Jim Campbell: 4300 watts

Overview

New York Gallery

 

Known for his extremely low-resolution moving images accomplished utilizing L.E.D. technologies, M.I.T. educated Jim Campbell presents his first New York exhibition of installation pieces.

 

For the past seven years, Campbell has presented pixilated representations created with so few L.E.D.s (more than a thousand times fewer than the number of pixels on your computer screen) that a viewer should not be able to comprehend what they are seeing. And yet, because of the brain’s ability to interpret abstract data and “fill in” the gaps in the information needed to create a complete idea, a viewer recognizes an image.

 

Campbell’s is a unique and humanistic approach to information theory. He explores the distinction between the analogue world and its digital representation as a metaphor for the human ability for poetic understanding or “knowledge” as opposed to the mathematics of “data.”

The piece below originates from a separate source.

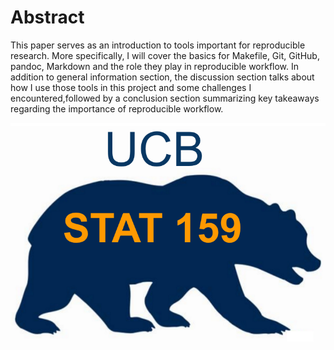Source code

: # Abstract

This paper serves as an introduction to tools important for reproducible research. More specifically, I will cover the basics for Makefile, Git, GitHub, pandoc, Markdown and the role they play in reproducible workflow. In addition to general information section, the discussion section talks about how I use those tools in this project and some challenges I encountered,followed by a conclusion section summarizing key takeaways regarding the importance of reproducible workflow.

![](../../images/stat159-logo.png)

In a group of works in this show, Campbell abstracts the data even further while manipulating our voyeuristic tendencies by revealing information and at the same time obscuring it. The pixelated imagery, at even lower resolution (one piece uses only 5 L.E.D.s), is turned away from the viewer, toward the wall. There is no longer a visible “image,” only the reflection of an image.

 

Jim Campbell was born in Chicago in 1956. He received degrees in electronic engineering and mathematics from the Massachusetts Institute of Technology. His work has been exhibited extensively internationally and is in the collections of MoMA, The Whitney Museum of American Art, The Metropolitan Museum of Art, the San Francisco Museum of Modern Art and many others.